Entries taken from a collection:
# # # # # # #
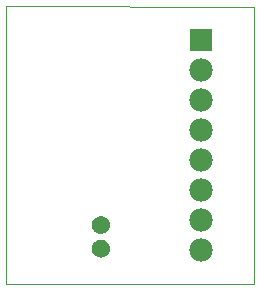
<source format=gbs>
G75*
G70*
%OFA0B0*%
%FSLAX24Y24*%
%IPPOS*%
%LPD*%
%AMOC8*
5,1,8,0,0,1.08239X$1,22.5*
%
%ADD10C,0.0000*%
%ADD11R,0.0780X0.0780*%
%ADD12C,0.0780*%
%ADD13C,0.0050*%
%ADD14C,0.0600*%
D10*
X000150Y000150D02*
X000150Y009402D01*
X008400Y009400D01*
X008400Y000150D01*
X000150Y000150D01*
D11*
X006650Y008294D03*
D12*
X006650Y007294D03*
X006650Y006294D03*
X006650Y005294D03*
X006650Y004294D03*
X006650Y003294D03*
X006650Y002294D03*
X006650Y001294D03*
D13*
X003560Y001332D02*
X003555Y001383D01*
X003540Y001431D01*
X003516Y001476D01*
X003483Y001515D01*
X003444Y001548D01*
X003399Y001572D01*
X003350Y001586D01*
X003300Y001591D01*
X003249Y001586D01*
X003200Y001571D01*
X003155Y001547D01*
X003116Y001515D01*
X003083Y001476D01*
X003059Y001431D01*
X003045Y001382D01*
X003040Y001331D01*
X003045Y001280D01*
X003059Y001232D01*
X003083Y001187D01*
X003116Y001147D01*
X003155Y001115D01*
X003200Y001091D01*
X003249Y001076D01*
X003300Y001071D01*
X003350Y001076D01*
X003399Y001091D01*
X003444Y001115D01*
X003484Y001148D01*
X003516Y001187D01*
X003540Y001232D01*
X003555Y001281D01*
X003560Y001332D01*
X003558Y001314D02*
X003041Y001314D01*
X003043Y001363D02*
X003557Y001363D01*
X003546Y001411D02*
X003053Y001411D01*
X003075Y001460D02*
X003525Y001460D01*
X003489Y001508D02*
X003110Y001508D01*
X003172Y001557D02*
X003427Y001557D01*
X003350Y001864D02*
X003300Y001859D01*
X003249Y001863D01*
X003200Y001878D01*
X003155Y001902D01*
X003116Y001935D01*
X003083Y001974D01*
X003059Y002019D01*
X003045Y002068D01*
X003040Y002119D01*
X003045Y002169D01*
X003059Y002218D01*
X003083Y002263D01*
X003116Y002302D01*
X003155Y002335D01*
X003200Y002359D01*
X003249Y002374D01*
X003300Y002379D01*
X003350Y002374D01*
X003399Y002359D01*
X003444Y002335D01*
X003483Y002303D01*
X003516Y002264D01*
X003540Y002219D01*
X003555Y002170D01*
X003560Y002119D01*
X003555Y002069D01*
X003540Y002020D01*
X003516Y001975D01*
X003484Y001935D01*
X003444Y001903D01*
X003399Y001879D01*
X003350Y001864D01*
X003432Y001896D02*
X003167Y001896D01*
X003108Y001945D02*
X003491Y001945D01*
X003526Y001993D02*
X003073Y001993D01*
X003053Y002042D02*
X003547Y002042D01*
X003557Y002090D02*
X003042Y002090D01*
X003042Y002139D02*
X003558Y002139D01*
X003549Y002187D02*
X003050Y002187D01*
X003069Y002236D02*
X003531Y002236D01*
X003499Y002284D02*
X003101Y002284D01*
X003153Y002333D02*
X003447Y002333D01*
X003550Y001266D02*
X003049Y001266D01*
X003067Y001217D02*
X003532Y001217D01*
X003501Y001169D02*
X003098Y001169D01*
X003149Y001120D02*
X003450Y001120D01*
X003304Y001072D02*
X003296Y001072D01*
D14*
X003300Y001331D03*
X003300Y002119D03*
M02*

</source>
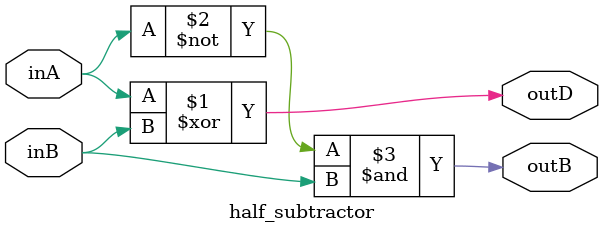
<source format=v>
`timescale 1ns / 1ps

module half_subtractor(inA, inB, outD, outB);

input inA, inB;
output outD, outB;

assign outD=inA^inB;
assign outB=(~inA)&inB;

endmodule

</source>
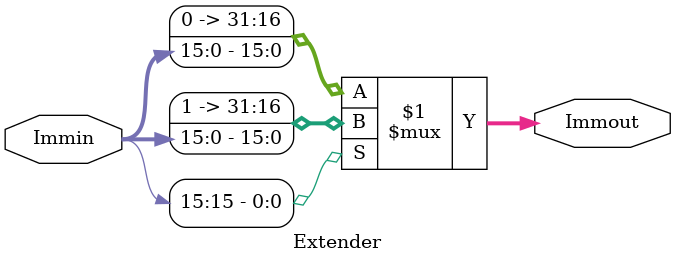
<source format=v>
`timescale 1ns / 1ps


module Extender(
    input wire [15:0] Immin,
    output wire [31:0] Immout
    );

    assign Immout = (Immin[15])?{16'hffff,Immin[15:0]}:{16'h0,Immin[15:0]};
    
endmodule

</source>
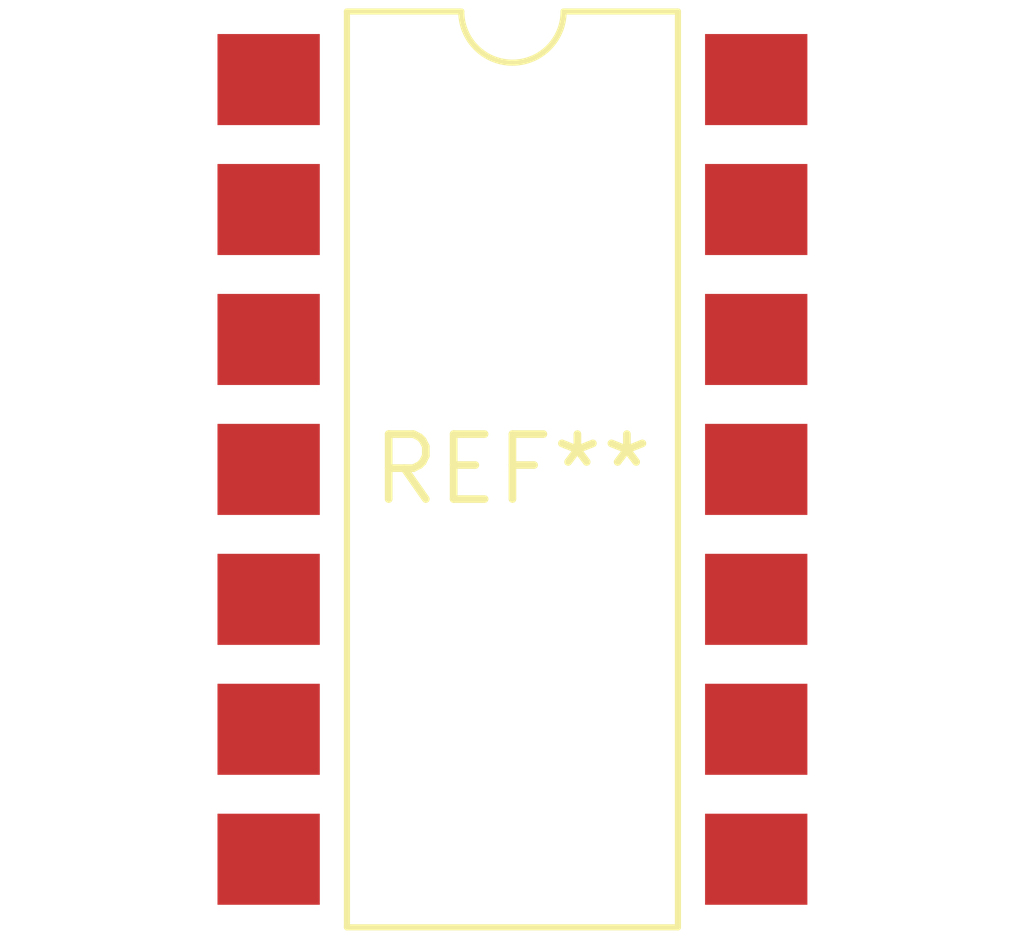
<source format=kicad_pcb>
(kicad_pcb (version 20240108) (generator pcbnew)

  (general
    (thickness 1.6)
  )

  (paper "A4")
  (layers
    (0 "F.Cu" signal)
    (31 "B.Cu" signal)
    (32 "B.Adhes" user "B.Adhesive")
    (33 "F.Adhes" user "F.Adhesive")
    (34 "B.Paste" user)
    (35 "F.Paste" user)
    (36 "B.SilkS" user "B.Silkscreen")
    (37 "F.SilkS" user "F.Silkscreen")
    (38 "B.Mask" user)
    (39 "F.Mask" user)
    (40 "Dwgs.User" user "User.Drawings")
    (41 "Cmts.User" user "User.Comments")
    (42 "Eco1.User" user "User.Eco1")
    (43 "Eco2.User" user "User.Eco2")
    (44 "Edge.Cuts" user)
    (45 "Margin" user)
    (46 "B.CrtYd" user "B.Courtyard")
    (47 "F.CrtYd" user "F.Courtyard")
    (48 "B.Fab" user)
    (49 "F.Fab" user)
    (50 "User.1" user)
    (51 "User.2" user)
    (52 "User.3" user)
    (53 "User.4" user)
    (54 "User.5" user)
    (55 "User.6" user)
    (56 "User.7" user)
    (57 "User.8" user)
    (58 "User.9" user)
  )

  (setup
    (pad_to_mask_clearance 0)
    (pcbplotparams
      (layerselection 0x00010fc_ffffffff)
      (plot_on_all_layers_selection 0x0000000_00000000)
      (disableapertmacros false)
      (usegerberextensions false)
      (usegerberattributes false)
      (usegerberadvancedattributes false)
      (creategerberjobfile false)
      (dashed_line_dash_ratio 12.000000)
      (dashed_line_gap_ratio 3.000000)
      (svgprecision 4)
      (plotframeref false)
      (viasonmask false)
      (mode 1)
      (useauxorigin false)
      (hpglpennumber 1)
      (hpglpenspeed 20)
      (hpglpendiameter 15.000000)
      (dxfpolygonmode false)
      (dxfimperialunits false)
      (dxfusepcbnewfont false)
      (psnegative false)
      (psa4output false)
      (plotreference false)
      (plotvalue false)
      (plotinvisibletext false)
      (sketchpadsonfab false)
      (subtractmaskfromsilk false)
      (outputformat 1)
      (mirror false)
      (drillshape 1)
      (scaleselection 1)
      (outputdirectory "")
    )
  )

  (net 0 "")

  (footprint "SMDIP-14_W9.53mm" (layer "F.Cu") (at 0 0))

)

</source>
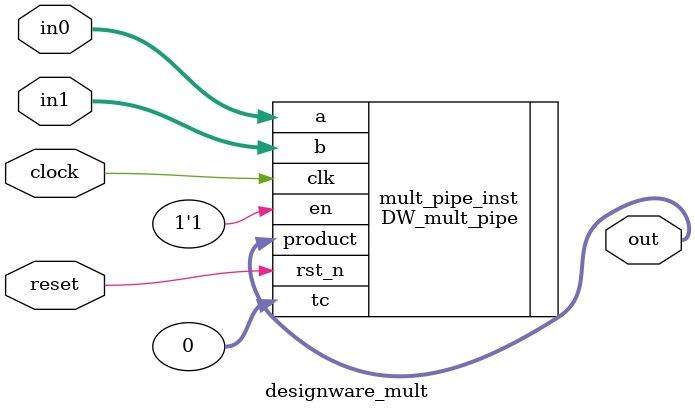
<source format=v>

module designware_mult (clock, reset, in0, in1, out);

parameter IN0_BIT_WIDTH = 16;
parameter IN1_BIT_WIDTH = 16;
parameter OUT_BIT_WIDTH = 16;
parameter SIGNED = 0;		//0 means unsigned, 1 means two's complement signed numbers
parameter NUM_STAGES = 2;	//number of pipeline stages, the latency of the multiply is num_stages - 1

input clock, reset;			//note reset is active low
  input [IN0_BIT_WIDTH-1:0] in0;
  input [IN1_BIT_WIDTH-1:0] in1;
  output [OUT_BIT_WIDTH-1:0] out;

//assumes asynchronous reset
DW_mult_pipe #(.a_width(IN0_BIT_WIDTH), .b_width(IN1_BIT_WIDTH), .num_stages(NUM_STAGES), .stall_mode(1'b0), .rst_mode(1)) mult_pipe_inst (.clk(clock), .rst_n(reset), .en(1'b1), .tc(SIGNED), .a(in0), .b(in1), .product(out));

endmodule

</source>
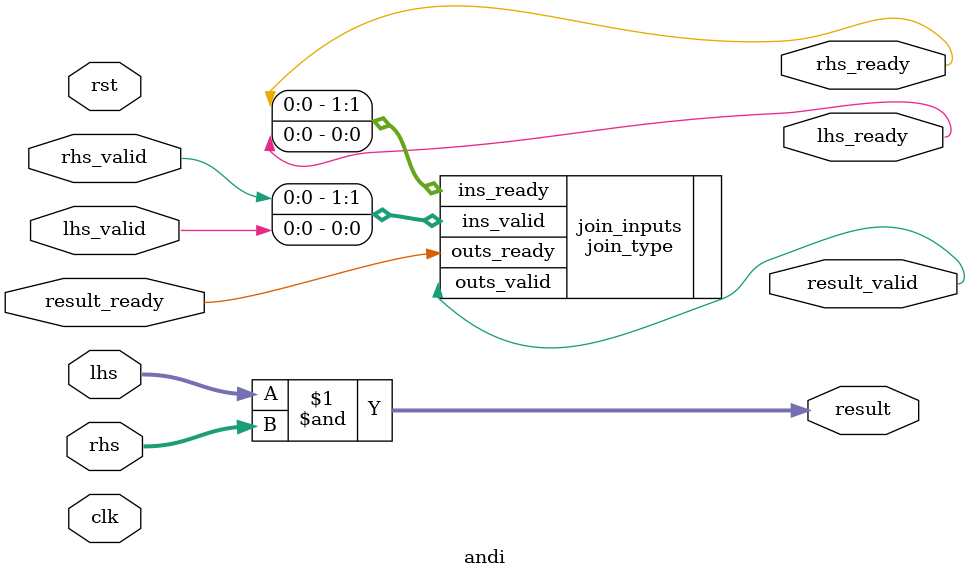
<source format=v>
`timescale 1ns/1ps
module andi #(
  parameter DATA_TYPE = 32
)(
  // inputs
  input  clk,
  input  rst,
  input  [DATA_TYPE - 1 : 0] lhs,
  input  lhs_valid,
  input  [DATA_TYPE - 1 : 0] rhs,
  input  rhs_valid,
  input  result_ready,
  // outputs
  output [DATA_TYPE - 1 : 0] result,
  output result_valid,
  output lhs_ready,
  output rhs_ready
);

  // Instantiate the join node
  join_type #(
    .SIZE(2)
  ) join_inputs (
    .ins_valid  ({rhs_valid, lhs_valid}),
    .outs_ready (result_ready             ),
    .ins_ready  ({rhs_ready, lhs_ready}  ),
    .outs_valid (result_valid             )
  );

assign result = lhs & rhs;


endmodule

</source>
# # # # # # #
WHAT THE TASK REQUIRES:
Copy out the lines above exactly, beginning at the one that contains "X003041Y001314D01*" and ending at the one that contains "X003045Y002068D01*".

YOUR SOLUTION:
X003041Y001314D01*
X003043Y001363D02*
X003557Y001363D01*
X003546Y001411D02*
X003053Y001411D01*
X003075Y001460D02*
X003525Y001460D01*
X003489Y001508D02*
X003110Y001508D01*
X003172Y001557D02*
X003427Y001557D01*
X003350Y001864D02*
X003300Y001859D01*
X003249Y001863D01*
X003200Y001878D01*
X003155Y001902D01*
X003116Y001935D01*
X003083Y001974D01*
X003059Y002019D01*
X003045Y002068D01*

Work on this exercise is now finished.